History tells us that’s far better than the alternative.
Debut winners went a combined 711-219-26 over their careers. Losers on the other hand went a combined 44-96-6. Bible looked like the winners going 50-15-7. Given those choices, it’s good to know that Pelini’s Alamo Bowl win as interim head coach in 2003 puts him with the winners.
Simply winning the first game doesn’t guarantee a great career. Bill Glassford went 31-35-3 in his Nebraska career and Pete Elliot went 4-6 in his only year. The other 19 head coaches all finished with more wins than losses, including the last four: Bob Devaney, Tom Osborne, Frank Solich, and Bill Callahan.
But expectations at Nebraska are higher than simply more wins that losses. Frank Solich’s 0.753 winning percentage wasn’t enough to keep him employed.

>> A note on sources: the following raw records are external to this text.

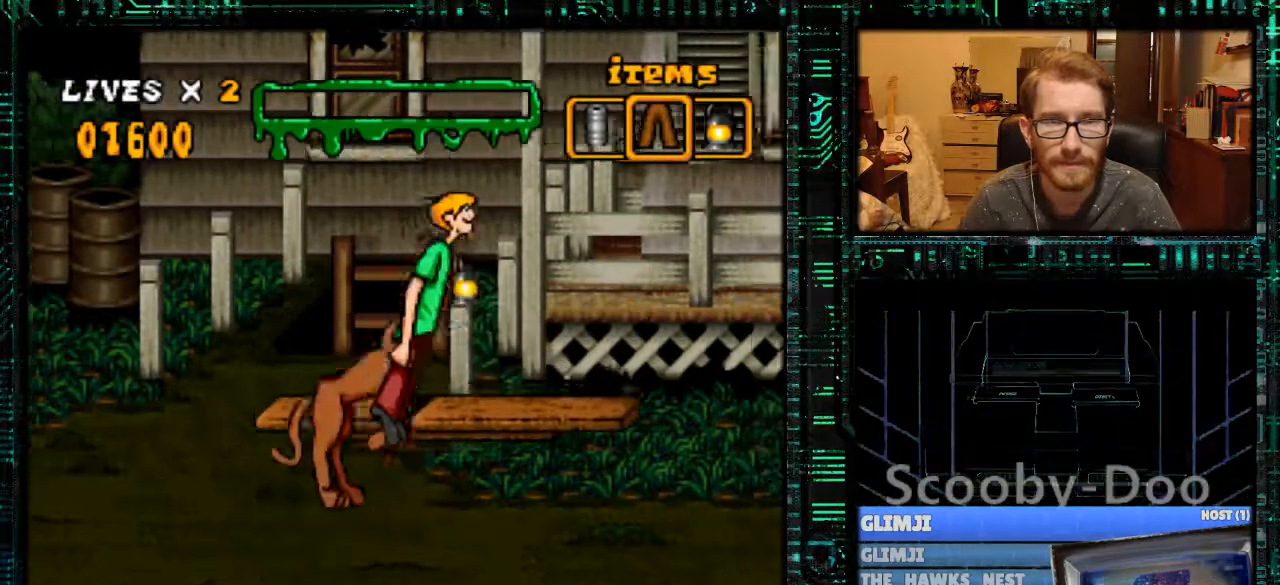
{"buttons": ["Y"], "events": [[133, "DPAD_LEFT", "down"], [267, "B", "up"], [300, "DPAD_LEFT", "up"]]}
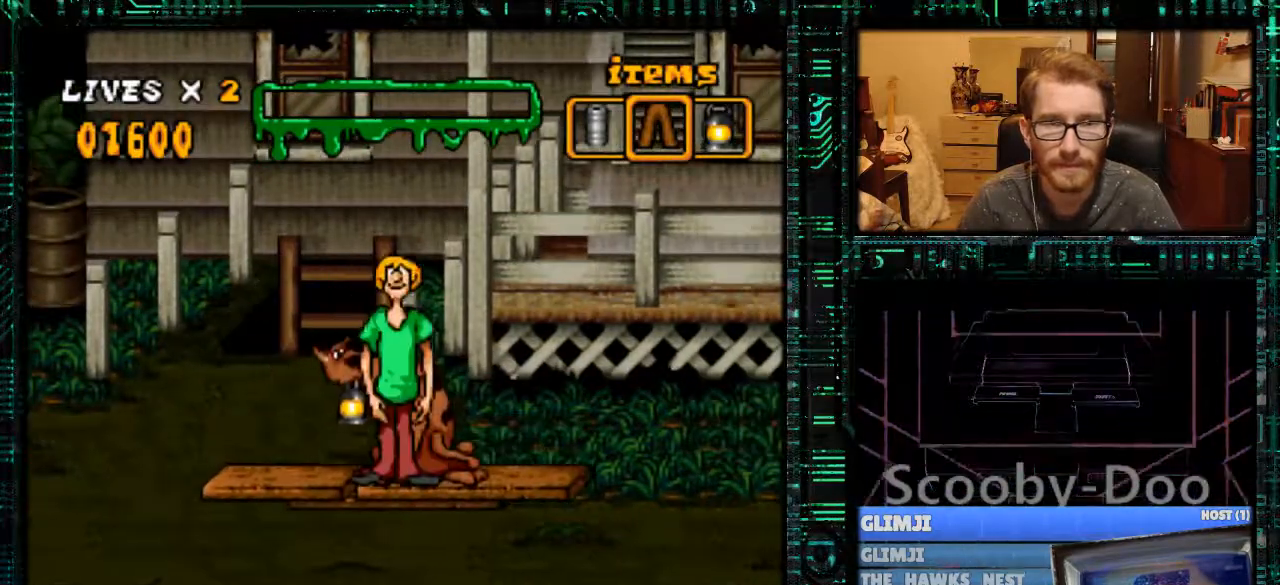
{"buttons": [], "events": [[200, "DPAD_RIGHT", "down"], [233, "Y", "up"], [300, "DPAD_RIGHT", "up"]]}
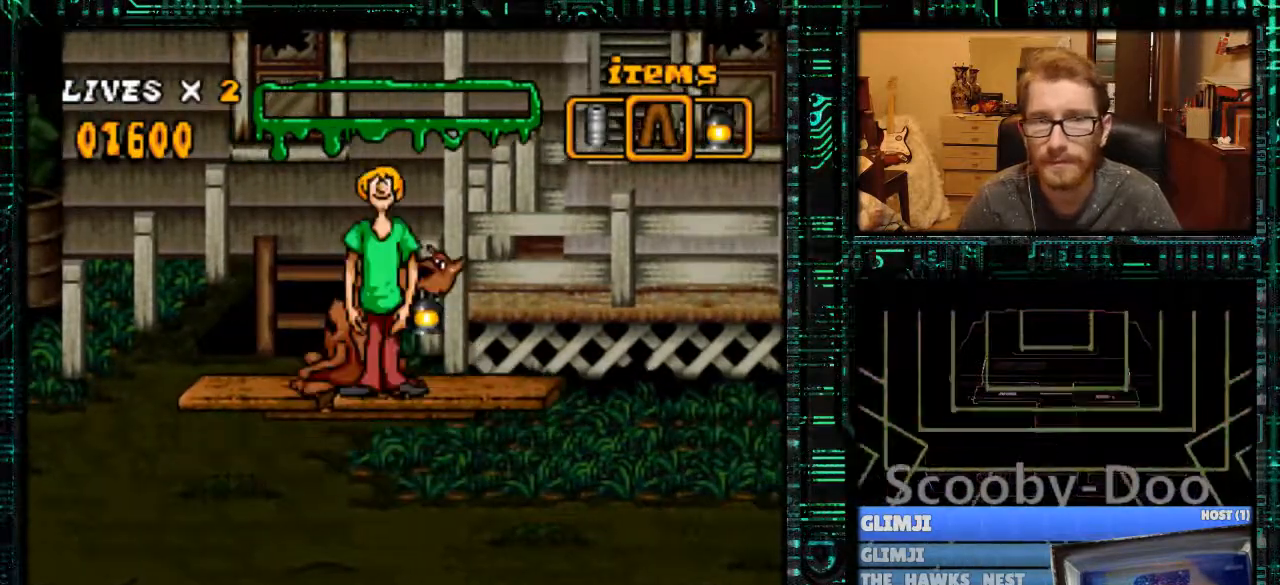
{"buttons": ["Y"], "events": [[300, "DPAD_RIGHT", "down"], [367, "Y", "down"], [500, "DPAD_RIGHT", "up"]]}
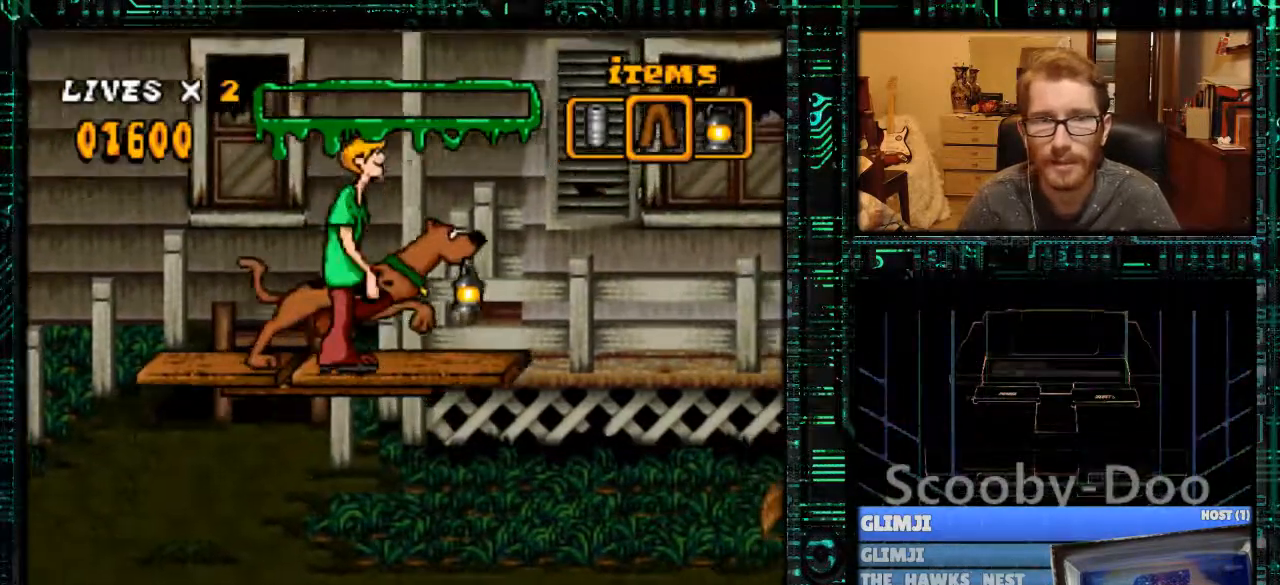
{"buttons": ["B", "Y"], "events": [[467, "B", "down"]]}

But what about another measuring stick — winning your first bowl game?
That’s a much more select group that includes only Pelini, Osborne, Devaney, and Callahan. The four coaches have a combined 384-91-5 record. Restrict it to coaches in bowls in their first seasons and you get Osborne, Devaney, and Pelini. Not a bad mix. That would give you 357-69-5, five national championships, and about 21 conference championships.
Of course, Pelini’s Alamo Bowl win doesn’t really guarantee any of those things but it does exclude him from a list that includes all of people that went below 0.400 in their Nebraska careers. That’s the kind of company we all want him to avoid.